Blog ini boleh dibaca oleh siapapun, yang besar, kecil, muda sampe yang mbah-mbah. Salam Sahabat: Zakiyah Rizki Sihombing

Review Cerita 2016

| Selasa, 21 Februari 2017


Detik ini, saya masih saja terkenang. Tentang satu paragraf yang telah berhasil saya tuliskan namun akhirnya saya lenyapkan hanya karena tulisan ini berisi tentang –nya-. Saya takut saja, bilamana terus melanjutkan saya akan terbuai lalu sulit untuk melupakannya lagi meskipun sudah dua tahun kepergian tanpa berita itu terjadi.

Baiklah, saya akan memulai kehidupan baru di tahun baru dengan harapan baru pula tentunya. Namun, sebelumnya saya ingin sedikit merangkum perjalanan yang telah saya lalui selama satu tahun belakangan ini. Tidak banyak keberhasilan yang saya raih satu tahun ini, tetapi saya bersyukur karena setidaknya tahun ini masih lebih baik dari tahun sebelumnya. Ya, pencapaian yang baik untuk kemudian bisa saya ceritakan pada orang lain suatu saat nanti.

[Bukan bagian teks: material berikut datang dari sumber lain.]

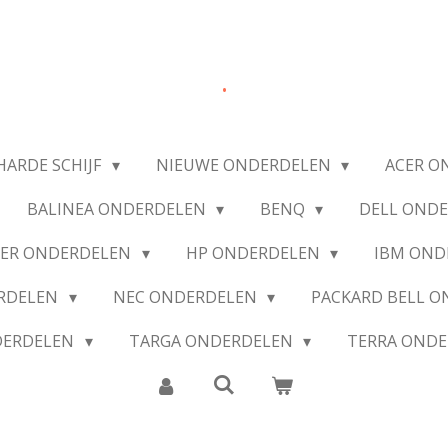
.
HARDE SCHIJF
NIEUWE ONDERDELEN
ACER O
BALINEA ONDERDELEN
BENQ
DELL OND
IER ONDERDELEN
HP ONDERDELEN
IBM OND
ERDELEN
NEC ONDERDELEN
PACKARD BELL 
DERDELEN
TARGA ONDERDELEN
TERRA OND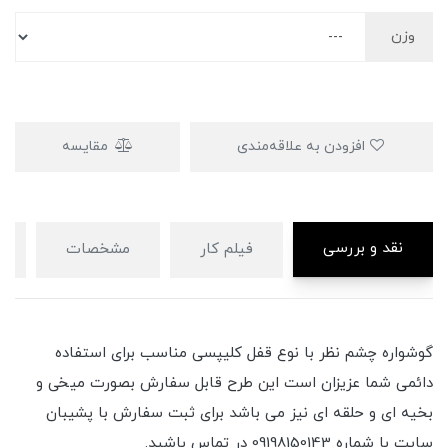
وزن
افزودن به علاقه‌مندی
مقایسه
نقد و بررسی
فیلم کار
مشخصات
گوشواره چشم نظر با نوع قفل کلیپسی مناسب برای استفاده
دائمی شما عزیزان است این طرح قابل سفارش بصورت میخی و
بخیه ای و حلقه ای نیز می باشد برای ثبت سفارش با پشیبان
سایت با شماره 09198150143 در تماس باشید.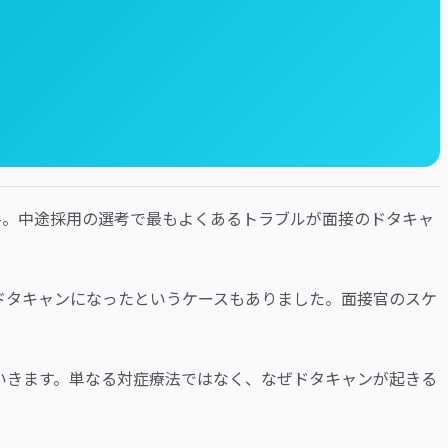
—。中途採用の選考で最もよくあるトラブルが面接のドタキャ
がドタキャンになったというケースもありました。面接官のスケ
いきます。単なる対症療法ではなく、なぜドタキャンが起きる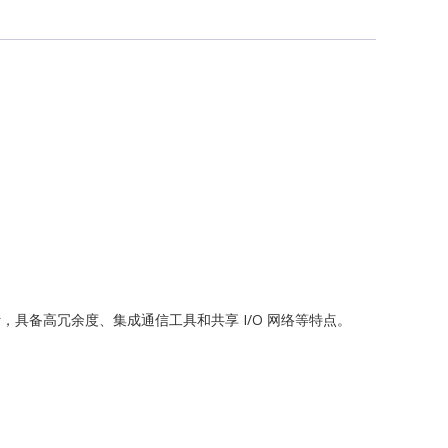
G
ch
力发电设计，具备高冗余度、集成通信工具和共享 I/O 网络等特点。
ONICS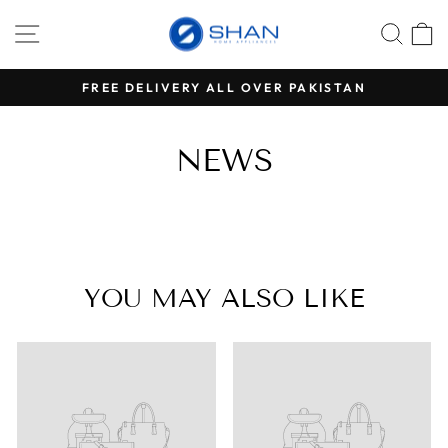
Passer
NAVIGATION
REC
P
au
contenu
RS
FREE DELIVERY ALL OVER PAKISTAN
Diaporama
Pause
NEWS
YOU MAY ALSO LIKE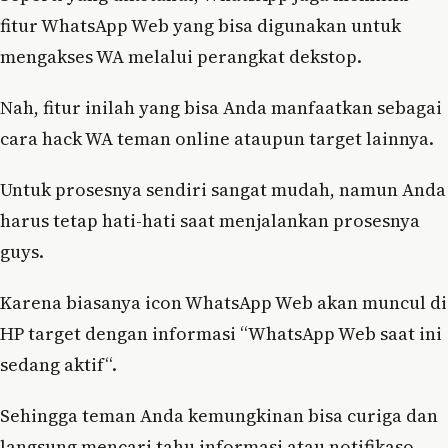
fitur WhatsApp Web yang bisa digunakan untuk
mengakses WA melalui perangkat dekstop.
Nah, fitur inilah yang bisa Anda manfaatkan sebagai
cara hack WA teman online ataupun target lainnya.
Untuk prosesnya sendiri sangat mudah, namun Anda
harus tetap hati-hati saat menjalankan prosesnya
guys.
Karena biasanya icon WhatsApp Web akan muncul di
HP target dengan informasi “WhatsApp Web saat ini
sedang aktif“.
Sehingga teman Anda kemungkinan bisa curiga dan
langsung mencari tahu informasi atau notifikaso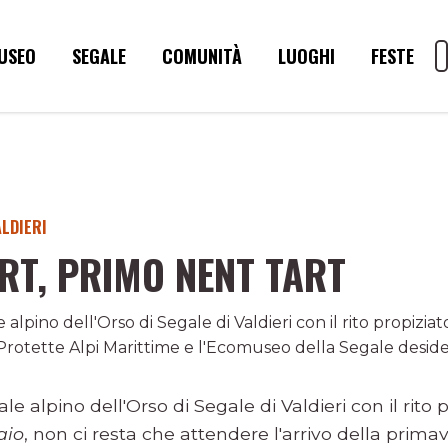
USEO
SEGALE
COMUNITÀ
LUOGHI
FESTE
ALDIERI
RT, PRIMO NENT TART
alpino dell'Orso di Segale di Valdieri con il rito propiziat
e Protette Alpi Marittime e l'Ecomuseo della Segale desider
e alpino dell'Orso di Segale di Valdieri con il rito p
aio
, non ci resta che attendere l'arrivo della primav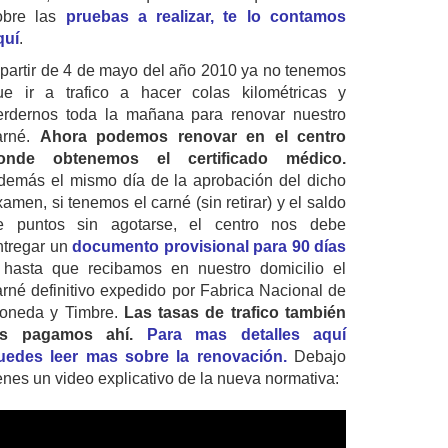
obre las
pruebas a realizar, te lo contamos
quí
.
 partir de 4 de mayo del año 2010 ya no tenemos
ue ir a trafico a hacer colas kilométricas y
erdernos toda la mañana para renovar nuestro
arné.
Ahora podemos renovar en el centro
onde obtenemos el certificado médico.
demás el mismo día de la aprobación del dicho
amen, si tenemos el carné (sin retirar) y el saldo
e puntos sin agotarse, el centro nos debe
ntregar un
documento provisional para 90 días
 hasta que recibamos en nuestro domicilio el
arné definitivo expedido por Fabrica Nacional de
oneda y Timbre.
Las tasas de trafico también
as pagamos ahí.
Para mas detalles aquí
uedes leer mas sobre la renovación.
Debajo
ienes un video explicativo de la nueva normativa: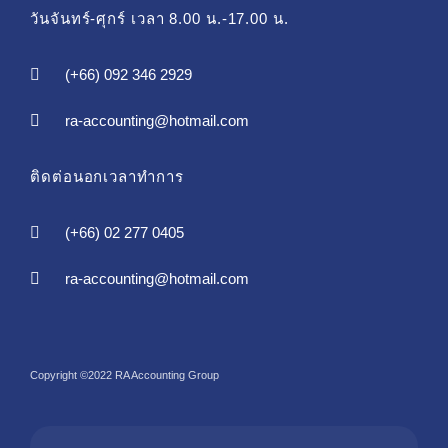
วันจันทร์-ศุกร์ เวลา 8.00 น.-17.00 น.
(+66) 092 346 2929
ra-accounting@hotmail.com
ติดต่อนอกเวลาทำการ
(+66) 02 277 0405
ra-accounting@hotmail.com
Copyright ©2022 RA Accounting Group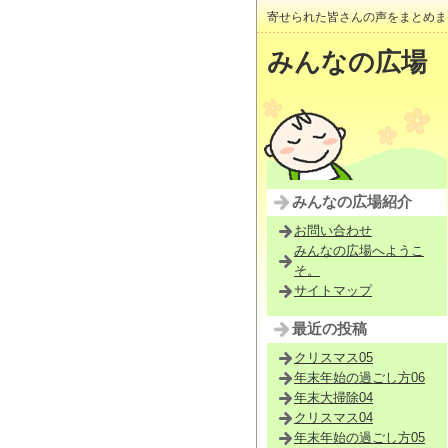
寄せられた皆さんの声をまとめま
みんなの広場
みんなの広場紹介
お問い合わせ
みんなの広場へようこ
そ。
サイトマップ
最近の投稿
クリスマス05
年末年始の過ごし方06
年末大掃除04
クリスマス04
年末年始の過ごし方05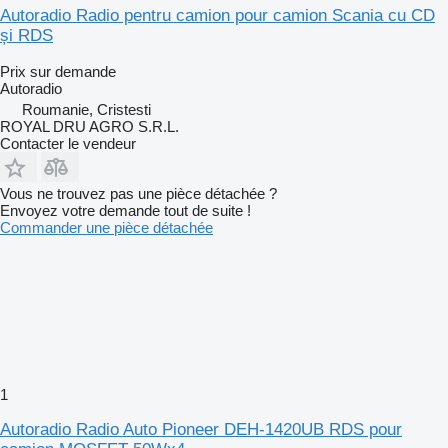
Autoradio Radio pentru camion pour camion Scania cu CD
și RDS
Prix sur demande
Autoradio
Roumanie, Cristesti
ROYAL DRU AGRO S.R.L.
Contacter le vendeur
Vous ne trouvez pas une pièce détachée ?
Envoyez votre demande tout de suite !
Commander une pièce détachée
1
Autoradio Radio Auto Pioneer DEH-1420UB RDS pour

Awal tahun 2016, tepatnya pada 11 Januari saya diterima bekerja di salah satu perusahaan media online dan digital menjadi seorang reporter. Saya sangat bersyukur untuk ini, karena tanpa disangka saya adalah satu-satunya karyawan yang lolos lewat jalur seleksi berkas dan wawancara ketika itu. Ini adalah pengalaman bekerja pertama saya, sebelumnya saya cukup ragu karena ketika itu saya juga tengah disibukkan dengan kegiatan kampus yakni menyusun skripsi sebagai syarat lulus dari Universitas Sumatera Utara. Tapi, saya sadar bahwa saya juga perlu banyak belajar dari pengalaman bekerja agar kelak tak terkejut dengan dunia setelah wisuda. Saya mencoba untuk sibuk pada dua hal di awal tahun baik ini yakni bekerja dan menyusun skripsi.
Ini masih jadi reporter baru udah kena jepit aja sama reporter senior, habisnya nemunya sama Pak Menteri sih
Sempat berpikir bahwa skripsi saya akan terbengkalai dikarenakan pekerjaan yang tak kunjung usai meski sudah saya selesaikan sejak pukul 09.00 pagi hingga 18.00 sore, bahkan tak jarang saya lembur mengejar deadline hingga jam 21.00. Nyatanya benar, apa yang saya pikirkan lantas benar-benar terjadi, hampir dua bulan saya meninggalkan dan melupakan skripsi. Ya, skripsi teronggok dengan rapinya sampai-sampai saya malu ketika ditanyai oleh teman sebaya “sudah bab berapa”? rasanya ingin segera pergi dan pingsan begitu saja.
Liputannya sering sama abang-abang hahaha
Dalam seminggu, rasanya saya selalu menunggu hari minggu, berharap hari itu dapat menjadi hari yang melegakan bagi saya untuk sedikit menenangkan otak kemudian lanjut membuka skripsi yang telah lama tertinggal, tetapi nyatanya saya harus tetap pergi, baik itu untuk liputan dadakan ataupun pergi belanja untuk dijual kembali di kampung oleh ibu yang kebetulan membuka sebuah toko pakaian.

Liputannya wawancara artis, ada Chelsea Island sih

Tak terasa, sudah dua bulan saya bekerja dan selama itu pula saya tidak pergi ke kampus. Jangankan ke kampus, untuk bertukar kabar dengan teman-teman yang sama-sama sedang menyusun skripsi pun saya enggan, saya seolah-olah takut kecewa pada diri sendiri. Namun, kabar-kabar terus berdatangan, beberapa teman saya akhirnya akan sidang skripsi, sontak saat itu saya bergegas untuk segera melanjutkan skripsi yang sudah lama tertinggal. Harapan untuk wisuda di bulan lima akhirnya pupus, saya menyesal.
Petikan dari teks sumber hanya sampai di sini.